How To Use Your Phone Everywhere While You Travel
I love my iPhone, but the problem? I’m not taking it traveling with me, no matter how useful it would be. I’d rather take some disposable phone I bought from a drugstore or, better yet, nothing at all. However, I’m the first to admit, there is nothing I miss more while on the road than the ability to quickly give someone a call or send them a text. (I also miss my neighborhood coffee shop too, but that’s basically it.) Which is what makes National Geographic’s new phone, in partnership with Cellular Abroad, so cool. The phone is pretty basic, but for those Americans who aren’t on AT&T or T-Mobile (like the metric system and soccer, many American phone carriers differ from the rest of the world, and do not adhere to the international standard of GSM), this $99 phone will work pretty much everywhere you go.

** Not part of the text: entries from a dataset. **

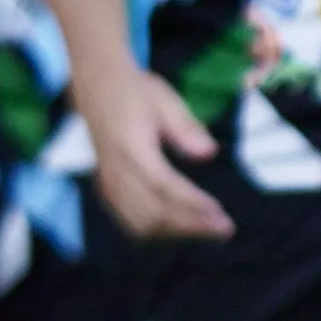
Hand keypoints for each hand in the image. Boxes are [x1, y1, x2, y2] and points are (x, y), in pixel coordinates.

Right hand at [79, 55, 231, 241]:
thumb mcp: (165, 99)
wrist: (96, 87)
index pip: (162, 186)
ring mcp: (108, 184)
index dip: (191, 204)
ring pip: (140, 223)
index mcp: (130, 148)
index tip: (219, 213)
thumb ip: (186, 127)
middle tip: (225, 229)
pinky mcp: (107, 190)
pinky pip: (130, 221)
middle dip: (190, 226)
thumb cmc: (136, 92)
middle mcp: (115, 171)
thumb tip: (209, 153)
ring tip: (210, 231)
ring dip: (177, 233)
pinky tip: (184, 229)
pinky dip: (158, 231)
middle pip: (152, 212)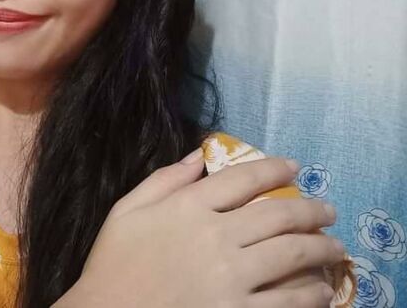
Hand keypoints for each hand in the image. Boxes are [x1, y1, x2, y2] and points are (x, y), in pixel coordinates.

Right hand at [68, 154, 341, 306]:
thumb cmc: (113, 265)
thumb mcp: (126, 210)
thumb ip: (164, 179)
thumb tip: (198, 155)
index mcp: (189, 207)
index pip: (243, 178)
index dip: (274, 168)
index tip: (295, 167)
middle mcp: (216, 237)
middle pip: (277, 215)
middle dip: (310, 209)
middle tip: (328, 210)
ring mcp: (230, 279)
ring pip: (290, 256)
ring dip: (319, 249)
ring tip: (334, 246)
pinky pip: (284, 302)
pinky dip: (309, 295)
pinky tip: (320, 291)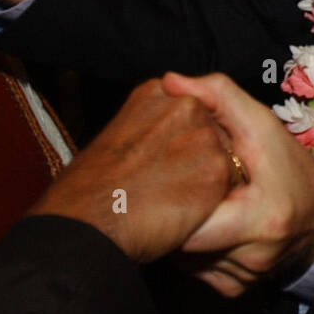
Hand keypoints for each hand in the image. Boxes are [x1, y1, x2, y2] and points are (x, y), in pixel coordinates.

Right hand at [29, 78, 232, 262]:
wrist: (87, 221)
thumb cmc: (88, 187)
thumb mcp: (115, 132)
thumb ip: (148, 123)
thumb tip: (161, 132)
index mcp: (156, 92)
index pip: (189, 113)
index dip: (176, 142)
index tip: (155, 160)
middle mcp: (185, 106)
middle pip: (212, 131)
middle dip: (197, 156)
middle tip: (163, 181)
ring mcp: (205, 137)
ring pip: (223, 157)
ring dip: (206, 179)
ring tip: (169, 197)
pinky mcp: (218, 169)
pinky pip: (226, 186)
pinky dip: (210, 202)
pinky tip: (180, 210)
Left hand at [162, 72, 313, 296]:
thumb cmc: (289, 164)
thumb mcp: (262, 124)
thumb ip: (220, 97)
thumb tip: (172, 81)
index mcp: (260, 218)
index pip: (189, 219)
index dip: (171, 195)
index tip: (160, 175)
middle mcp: (252, 258)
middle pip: (180, 241)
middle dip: (171, 213)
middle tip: (160, 187)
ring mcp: (243, 279)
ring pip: (182, 258)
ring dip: (179, 230)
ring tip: (183, 202)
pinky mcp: (235, 290)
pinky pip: (194, 270)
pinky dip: (191, 247)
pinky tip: (202, 224)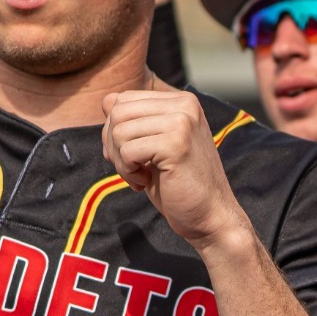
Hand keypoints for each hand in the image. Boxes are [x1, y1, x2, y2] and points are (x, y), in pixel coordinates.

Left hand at [101, 91, 249, 250]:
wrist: (210, 216)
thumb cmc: (179, 184)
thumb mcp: (153, 145)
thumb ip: (135, 121)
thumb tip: (106, 100)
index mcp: (180, 101)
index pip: (122, 99)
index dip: (114, 130)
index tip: (129, 156)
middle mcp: (184, 105)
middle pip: (117, 112)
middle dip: (112, 145)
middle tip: (130, 169)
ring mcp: (182, 122)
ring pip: (119, 131)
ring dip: (120, 161)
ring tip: (140, 177)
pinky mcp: (176, 144)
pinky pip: (127, 151)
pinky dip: (128, 172)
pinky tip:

For those of us who do have a GSM phone (like an iPhone), Nat Geo offers up their branded SIM card. For $50, plop it in, and beginning with $29 of credit, you can make calls in more than 150 countries, including unlimited free incoming calls in more than 70 countries. You get both a U.S.-based and a U.K.-based number, and you can also set it up to have your U.S.-based number forward your calls and texts to the new number. The trick: remembering not to answer when your boss calls.